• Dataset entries
● ● ● ●

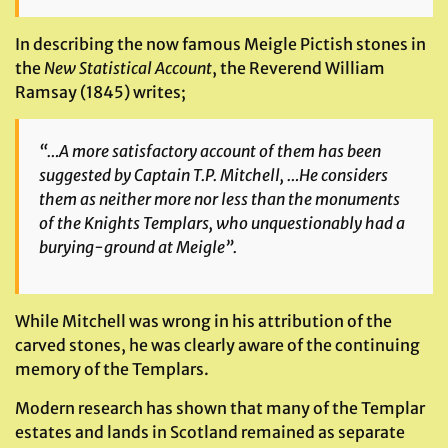
In describing the now famous Meigle Pictish stones in
the
New Statistical Account
, the Reverend William
Ramsay (1845) writes;
“…A more satisfactory account of them has been
suggested by Captain T.P. Mitchell, …He considers
them as neither more nor less than the monuments
of the Knights Templars, who unquestionably had a
burying-ground at Meigle”.
While Mitchell was wrong in his attribution of the
carved stones, he was clearly aware of the continuing
memory of the Templars.
Modern research has shown that many of the Templar
estates and lands in Scotland remained as separate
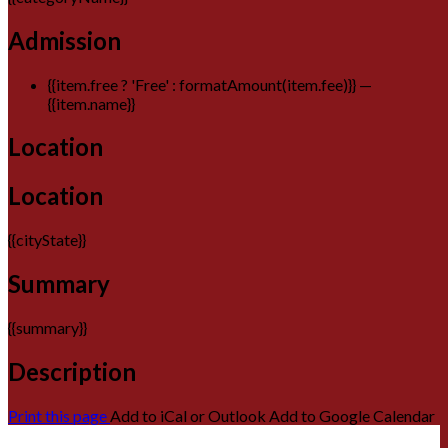
Admission
{{item.free ? 'Free' : formatAmount(item.fee)}}
—
{{item.name}}
Location
Location
{{cityState}}
Summary
{{summary}}
Description
Print this page
Add to iCal or Outlook
Add to Google Calendar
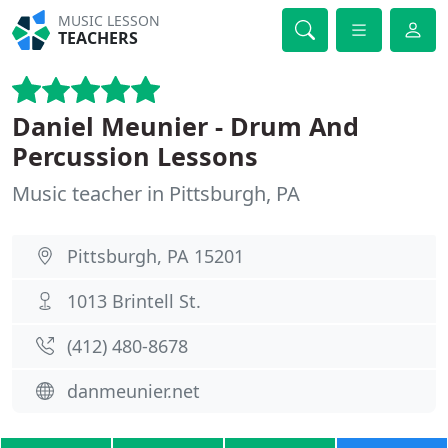
MUSIC LESSON
TEACHERS
Daniel Meunier - Drum And
Percussion Lessons
Music teacher in Pittsburgh, PA
Pittsburgh, PA 15201
1013 Brintell St.
(412) 480-8678
danmeunier.net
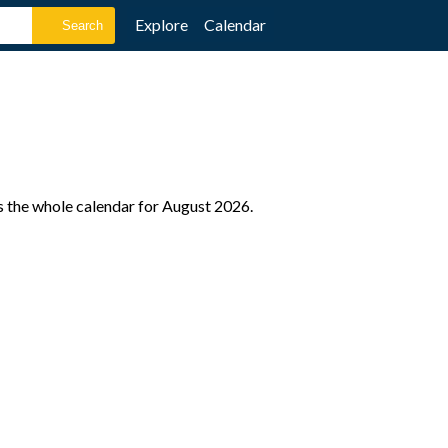
Explore
Calendar
s the whole calendar for August 2026.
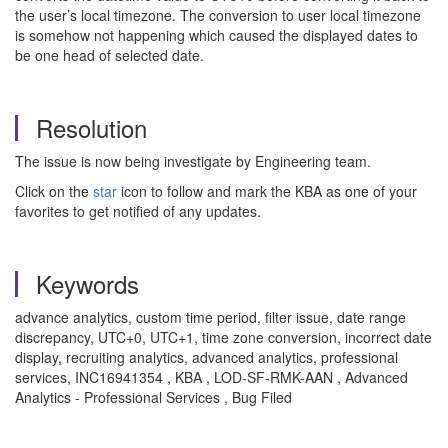
the user’s local timezone. The conversion to user local timezone
is somehow not happening which caused the displayed dates to
be one head of selected date.
Resolution
The issue is now being investigate by Engineering team.
Click on the
star
icon to follow and mark the KBA as one of your
favorites to get notified of any updates.
Keywords
advance analytics, custom time period, filter issue, date range
discrepancy, UTC+0, UTC+1, time zone conversion, incorrect date
display, recruiting analytics, advanced analytics, professional
services, INC16941354 , KBA , LOD-SF-RMK-AAN , Advanced
Analytics - Professional Services , Bug Filed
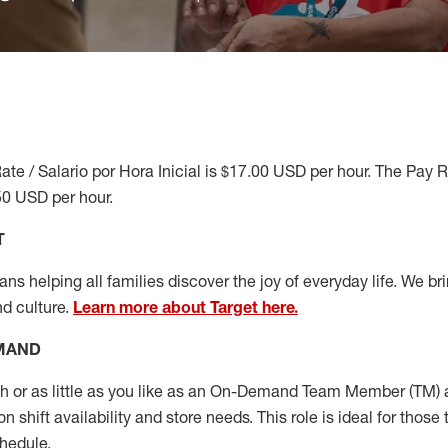
ate / Salario por Hora Inicial is $17.00 USD per hour. The Pay 
50 USD per hour.
T
s helping all families discover the joy of everyday life. We brin
nd culture.
Learn more about Target here.
EMAND
or as little as you like as
an On
-Demand T
eam
M
em
ber
(TM)
a
 shift availability and store needs.
This role is ideal for those 
chedule
.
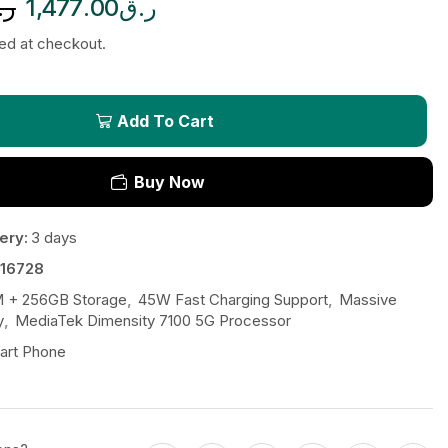
.ق
1,477.00
ر.ق
ted at checkout.
Add To Cart
Buy Now
ery:
3 days
16728
 + 256GB Storage
,
45W Fast Charging Support
,
Massive
y
,
MediaTek Dimensity 7100 5G Processor
art Phone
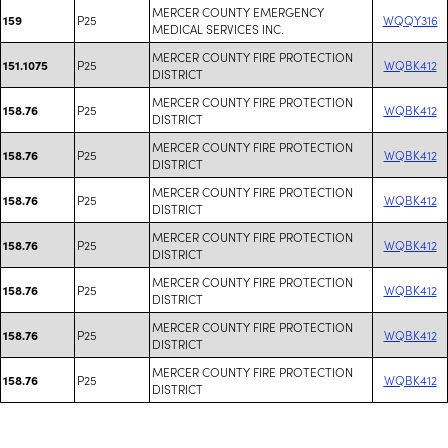
MERCER COUNTY EMERGENCY
P25
WQQY316
159
MEDICAL SERVICES INC.
MERCER COUNTY FIRE PROTECTION
P25
WQBK412
151.1075
DISTRICT
MERCER COUNTY FIRE PROTECTION
P25
WQBK412
158.76
DISTRICT
MERCER COUNTY FIRE PROTECTION
P25
WQBK412
158.76
DISTRICT
MERCER COUNTY FIRE PROTECTION
P25
WQBK412
158.76
DISTRICT
MERCER COUNTY FIRE PROTECTION
P25
WQBK412
158.76
DISTRICT
MERCER COUNTY FIRE PROTECTION
P25
WQBK412
158.76
DISTRICT
MERCER COUNTY FIRE PROTECTION
P25
WQBK412
158.76
DISTRICT
MERCER COUNTY FIRE PROTECTION
P25
WQBK412
158.76
DISTRICT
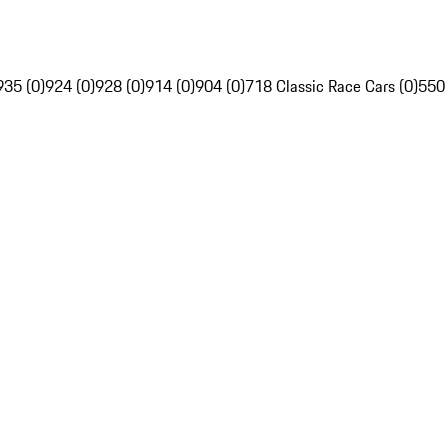
935 (0)
924 (0)
928 (0)
914 (0)
904 (0)
718 Classic Race Cars (0)
550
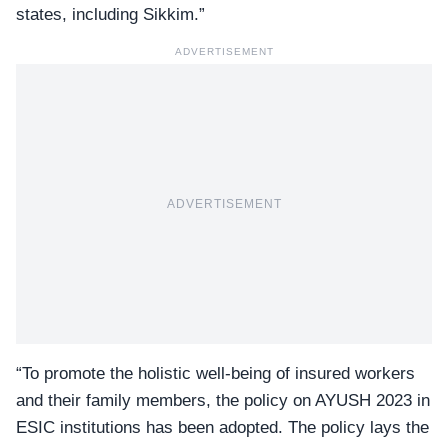
states, including Sikkim.”
ADVERTISEMENT
ADVERTISEMENT
“To promote the holistic well-being of insured workers
and their family members, the policy on AYUSH 2023 in
ESIC institutions has been adopted. The policy lays the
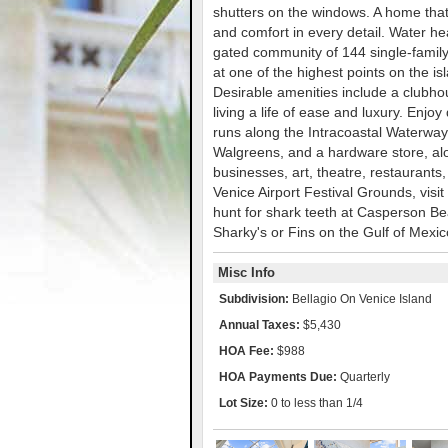
shutters on the windows. A home that 
and comfort in every detail. Water h
gated community of 144 single-famil
at one of the highest points on the is
Desirable amenities include a clubhous
living a life of ease and luxury. Enj
runs along the Intracoastal Waterway. 
Walgreens, and a hardware store, alo
businesses, art, theatre, restaurants,
Venice Airport Festival Grounds, visi
hunt for shark teeth at Casperson Bea
Sharky's or Fins on the Gulf of Mexic
Misc Info
Subdivision:
Bellagio On Venice Island
Annual Taxes:
$5,430
HOA Fee:
$988
HOA Payments Due:
Quarterly
Lot Size:
0 to less than 1/4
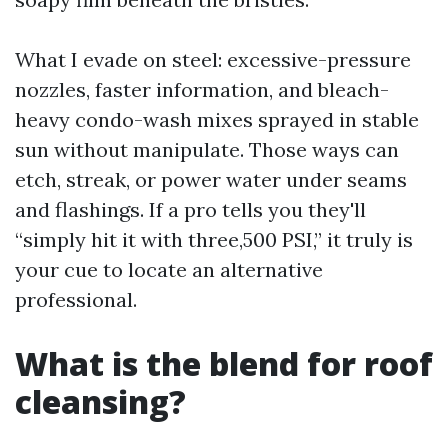
What I evade on steel: excessive-pressure
nozzles, faster information, and bleach-
heavy condo-wash mixes sprayed in stable
sun without manipulate. Those ways can
etch, streak, or power water under seams
and flashings. If a pro tells you they'll
“simply hit it with three,500 PSI,” it truly is
your cue to locate an alternative
professional.
What is the blend for roof
cleansing?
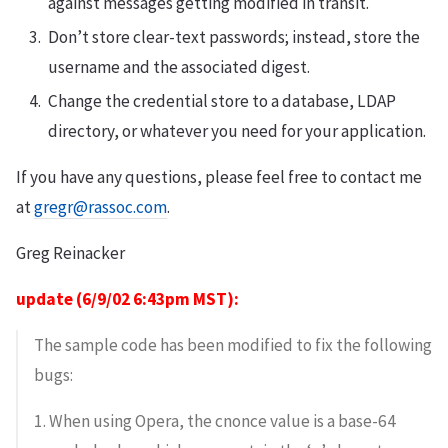
against messages getting modified in transit.
Don’t store clear-text passwords; instead, store the
username and the associated digest.
Change the credential store to a database, LDAP
directory, or whatever you need for your application.
If you have any questions, please feel free to contact me
at
gregr@rassoc.com
.
Greg Reinacker
update (6/9/02 6:43pm MST):
The sample code has been modified to fix the following
bugs:
1. When using Opera, the cnonce value is a base-64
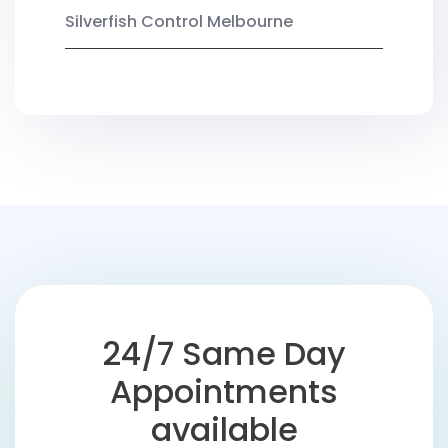
Silverfish Control Melbourne
24/7 Same Day
Appointments
available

● ● ● ●

• What to work on
State only the number of lines in the data above that contain the string "Pittsburgh", with case counting.

• Written answer
2